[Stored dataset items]
= Beginning of Section =

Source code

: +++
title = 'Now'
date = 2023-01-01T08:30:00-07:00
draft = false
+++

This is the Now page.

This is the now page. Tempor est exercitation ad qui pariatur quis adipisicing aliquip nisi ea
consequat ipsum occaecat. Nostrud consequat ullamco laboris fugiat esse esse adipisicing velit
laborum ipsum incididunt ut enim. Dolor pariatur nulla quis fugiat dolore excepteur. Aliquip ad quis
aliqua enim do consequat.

= End of Section =

■ Exercise aim:
Print every line of the listing above without changing anything.

■ Your response:
Source code

: +++
title = 'Now'
date = 2023-01-01T08:30:00-07:00
draft = false
+++

This is the Now page.

This is the now page. Tempor est exercitation ad qui pariatur quis adipisicing aliquip nisi ea
consequat ipsum occaecat. Nostrud consequat ullamco laboris fugiat esse esse adipisicing velit
laborum ipsum incididunt ut enim. Dolor pariatur nulla quis fugiat dolore excepteur. Aliquip ad quis
aliqua enim do consequat.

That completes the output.